Si inizia sterilizzando i frutti a vapore per eliminarne germi, sporco, pesticidi e contaminanti. Poi si passa alla vera e propria fase di macinazione, effettuata per mezzo di un mulino a pietra: le pietre, toccandosi, sviluppano calore che fa sì che gli oli contenuti nei semi vengano rilasciati e avvolgano le parti carnose del peperone, impedendone l’ossidazione. Ma è importante che il calore sviluppato dalla macina non sia eccessivo, perché i peperoni da paprica essiccati contengono un’alta percentuale di zuccheri che brucerebbe, conferendo al prodotto finale un gusto amaro.
Per ottenere un chilo di paprica sono necessari circa 7 chili di peperoni, ciascuno dei quali ha un peso di circa 20 grammi. E parliamo di peperoni perfetti: la selezione è rigorosa, qualsiasi frutto che presenti macchie o difetti viene scartato.
Il prodotto finale è una polvere che può avere diversi gusti, aromi e consistenze. Si parla di sette differenti qualità di paprica, ma a volte anche di dieci, riconducibili a due gruppi: la paprica dolce (édes) e quella forte (erös). A conferire la piccantezza alla paprica è una sostanza detta capsicina contenuta nei semi e nei filamenti interni dei peperoni, perciò in corso di macinazione è possibile regolare il gusto della paprica aggiungendo o eliminando queste parti.

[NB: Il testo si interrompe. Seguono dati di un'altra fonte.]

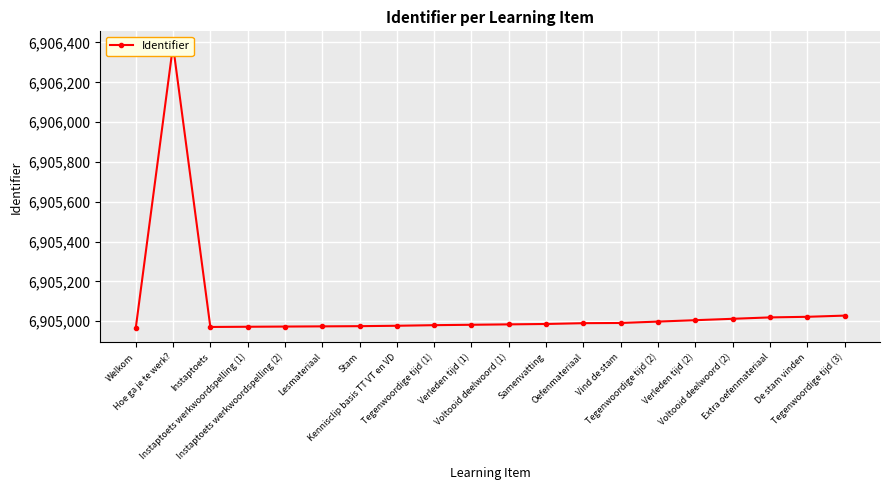

Where is the first local maximum?

Hoe ga je te werk?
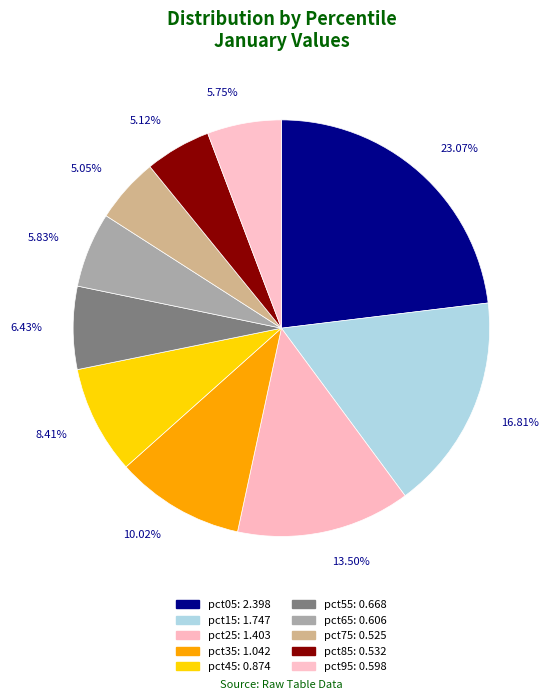

To the nearest percent, what is the difference between the largest and smallest slice percentages?

18%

L’operazione è stata resa più semplice dai fratelli János e Balázs Pálffy, che alla metà del XX secolo inventarono una macchina in grado di rimuovere semi e filamenti. Dalla loro invenzione ebbe origine la paprica più apprezzata, la édesnemes (dolce sopraffina) che compì la definitiva conquista delle tavole europee.

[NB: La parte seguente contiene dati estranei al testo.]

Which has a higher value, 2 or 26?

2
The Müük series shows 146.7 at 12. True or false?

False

E’ importante sapere che a un colore rosso vivo corrisponde una paprica più dolce e aromatica, mai piccante, e che è questa la paprica normalmente usata nella maggior parte dei piatti ungheresi tradizionali, motivo per cui negli ingredienti troverete sempre dosi abbondanti, improponibili nel caso si riferissero alla paprica piccante, e che invece conferiscono le tipiche sfumature speziate ai gulyàs e agli altri piatti tipici del paese.
Le varietà piccanti di paprica sono tre: felades, o semidolce, di media piccantezza; rozsa, o rosa, dal colore pallido e dal gusto piccante pronunciato; erös o piccante, la più forte, il cui colore va dal giallo scuro al marrone.
La paprica dolce ha un contenuto di capsicina inferiore ai 100 mg/kg, quella media tra i 100 e i 200 e la più piccante supera i 200 milligrammi di capsicina per chilo.
Quanto all’uso della paprica in cucina non va mai dimenticato che la spezia contiene zuccheri che brucerebbero e la renderebbero amara se fosse soffritta nel grasso. Va aggiunta agli stufati allontanando la pentola dal fuoco e solo quando si uniscono al soffritto di base, solitamente di cipolla, i liquidi e/o gli altri ingredienti. D’altro canto, aggiungerla invece troppo tardi o addirittura a fine cottura serve soltanto a conferire colore ai cibi: perché aromi e sapori si sviluppino al meglio è necessario che cuocia insieme agli altri ingredienti. Va comunque usata con generosità, preferendo, ovviamente, la varietà dolce.
Avremo modo di incontrarla ancora, a breve, chiacchierando di gulyàs.